Before you go, or as soon after as convenient, I should be glad to receive your opinion in writing, on the Kentucky & Georgia business, both of which have been communicated to you by the Secretaries of State & of War—or one of them—according to the information I have received.1
I sincerely wish that the excursion you propose may have the desired effect—I am Dr Sir Your Affecte Servt
P.S. Have you draughted any answer yet to the Letter of the Marquis of Lansdown to me, introductory of the Bishop of Autun?2
ALS, DLC: Hamilton Papers.
1. Edmund Randolph wrote two letters to the other cabinet members on this date requesting their opinions on resolutions lately passed in Kentucky and on recent intelligence from James Seagrove of Georgia (Hamilton Papers description begins Harold C. Syrett et al., eds. The Papers of Alexander Hamilton. 27 vols. New York, 1961–87. description ends , 16:588-91). For Seagrove’s letter to Henry Knox of 4 June, see the enclosure with Knox to GW, 9 July. The thirteen resolutions adopted at a meeting of Kentucky citizens at Lexington, Ky., on 24 May started with the assertion "That the inhabitants West of the Apalachian mountains, are entitled by nature and by stipulation, to the free and undisturbed Navigation of the River Mississippi." They complained that the "enjoyment of this right" had been "uniformly prevented" by Spain while the United States had "adopted no effectual measures for its attainment" and had "veiled" the measures that it did take in "mysterious secrecy." The citizens claimed "a right to expect and demand, that Spain should be compelled immediately to acknowledge our right, or that an end be put to all negociations on that subject." They offered support for attempts to obtain "redress" of "the injuries and insults offered by Great Britain to America," but insisted that their grievances with Great Britain had "a stronger claim to satisfaction, both from their atrocity and continuance," than eastern complaints. Because of "the recent appointment of the enemy of the Western country to negociate with that nation, and the tame submission of the general government, when we alone were injured by Great Britain," it was necessary that they state their "just demands" to the president and Congress, namely the protection of their frontiers by the general government.
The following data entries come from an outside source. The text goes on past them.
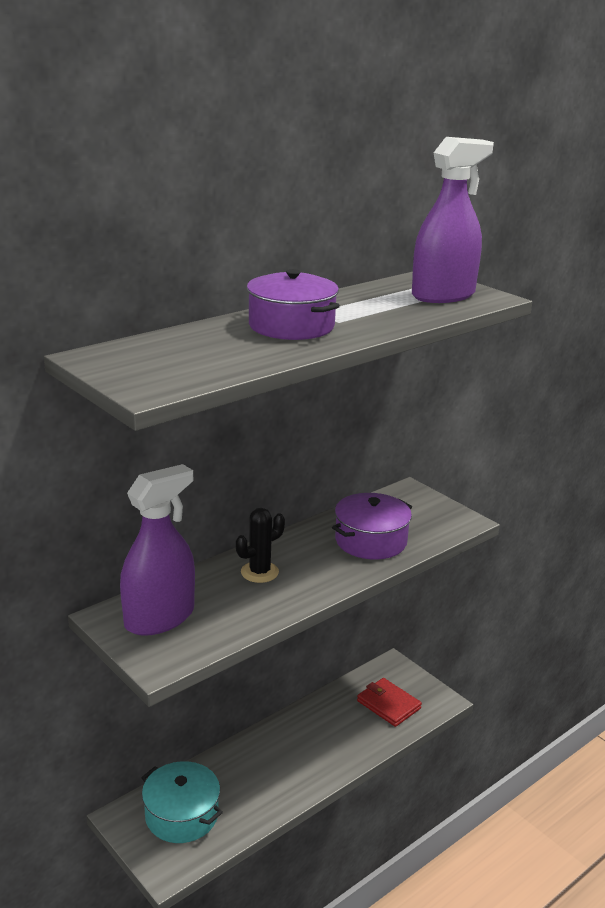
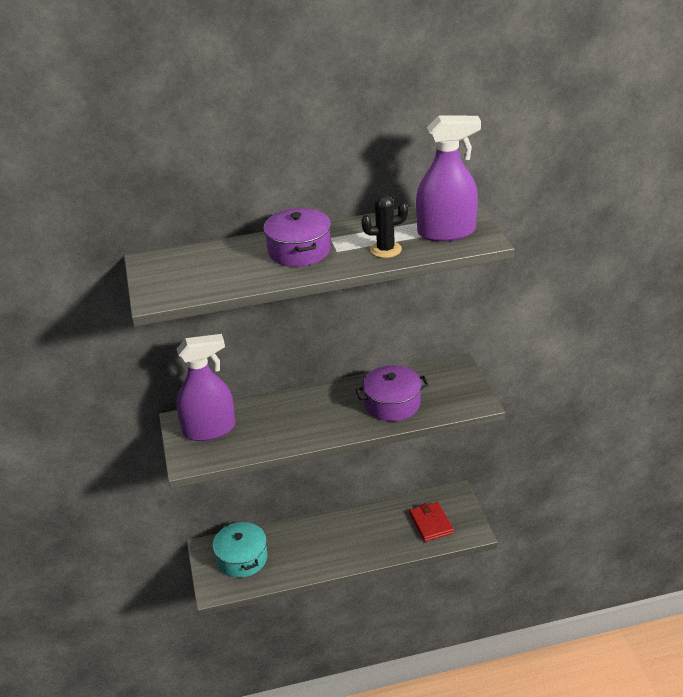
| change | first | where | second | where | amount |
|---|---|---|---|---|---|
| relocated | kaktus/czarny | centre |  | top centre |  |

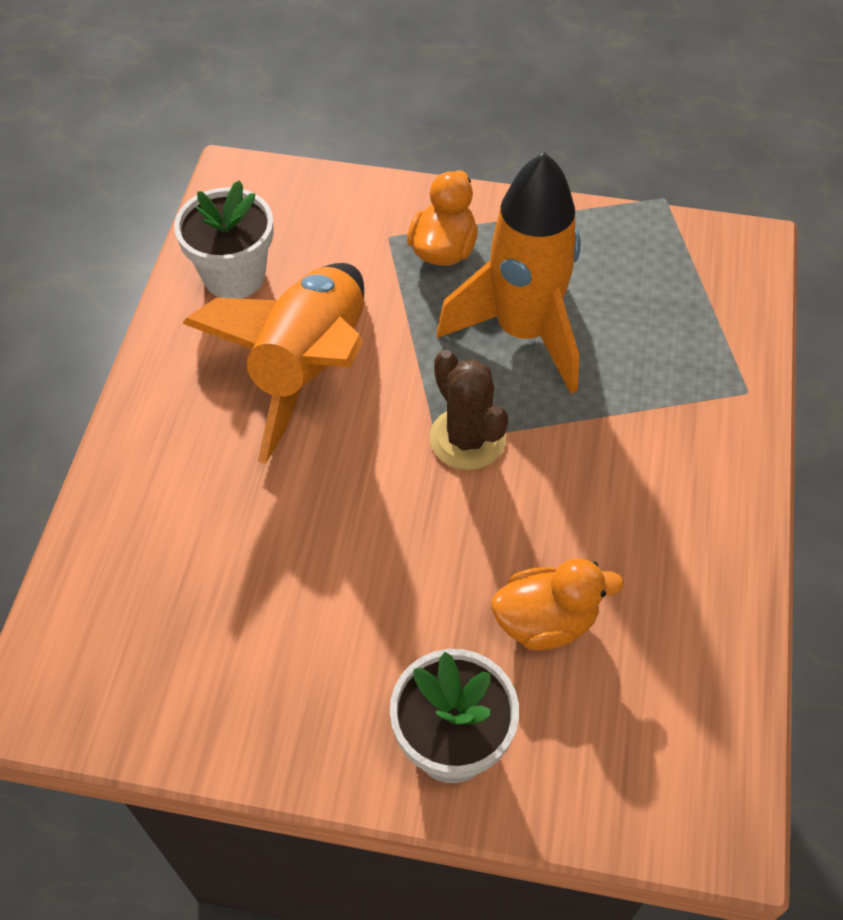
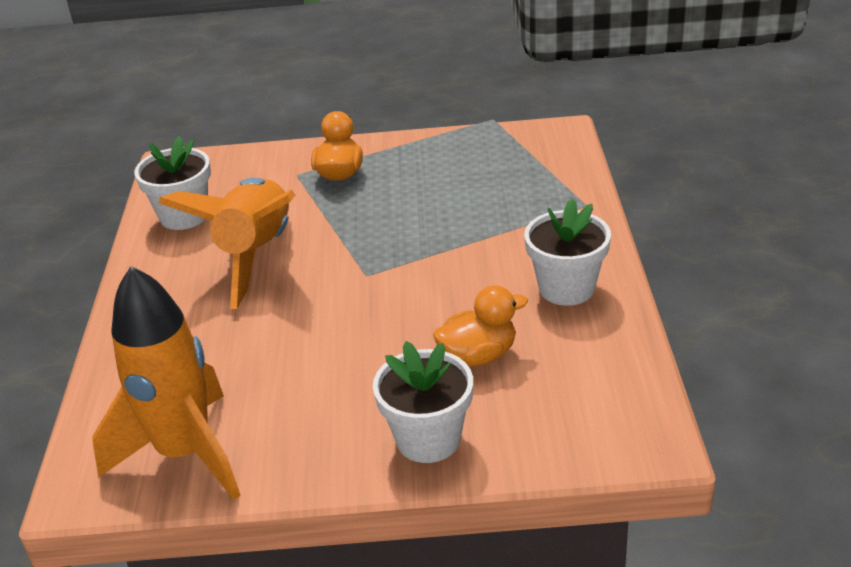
| change | first | where | second | where | amount |
|---|---|---|---|---|---|
| relocated | rakieta/pomarańczowy (no. 2 from left in the first image) | top centre | rakieta/pomarańczowy (no. 1 from left) | bottom left |  |
| appeared |  |  | doniczka/biały (no. 3 from left) | centre |  |
| missing | kaktus/brązowy | centre |  |  |  |

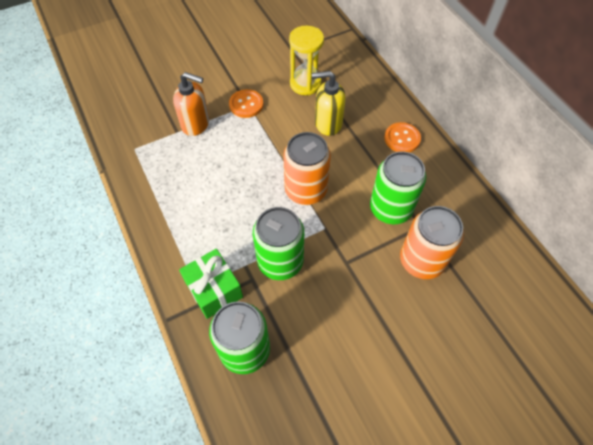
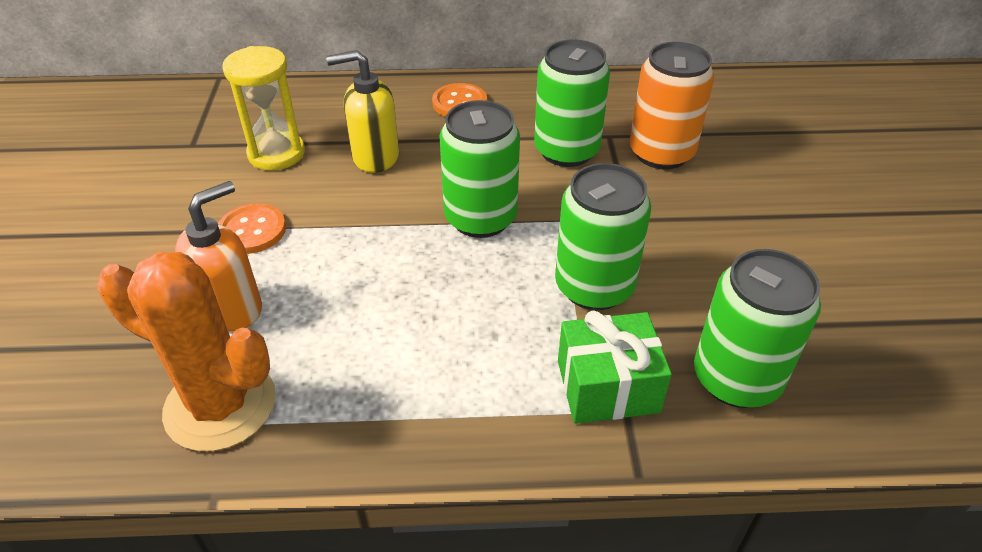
| change | first | where | second | where | amount |
|---|---|---|---|---|---|
| appeared |  |  | kaktus/pomarańczowy | middle left |  |
| spun | dozownik mydła/żółty | top centre |  | top centre | 60 degrees clockwise |
| colour | puszka/pomarańczowy (no. 1 from left) | centre | puszka/zielony (no. 1 from left) | top centre |  |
To "unite" with others in "the common cause of the western people," the citizens recommended that each Kentucky county appoint a committee to correspond on the subject and, "when it may be judged expedient, to call upon the people to elect proper persons to represent them in Convention, for the purpose of deliberating on the steps which will be most expedient for the attainment and security of our just rights" (Kentucky Gazette [Lexington], 31 May).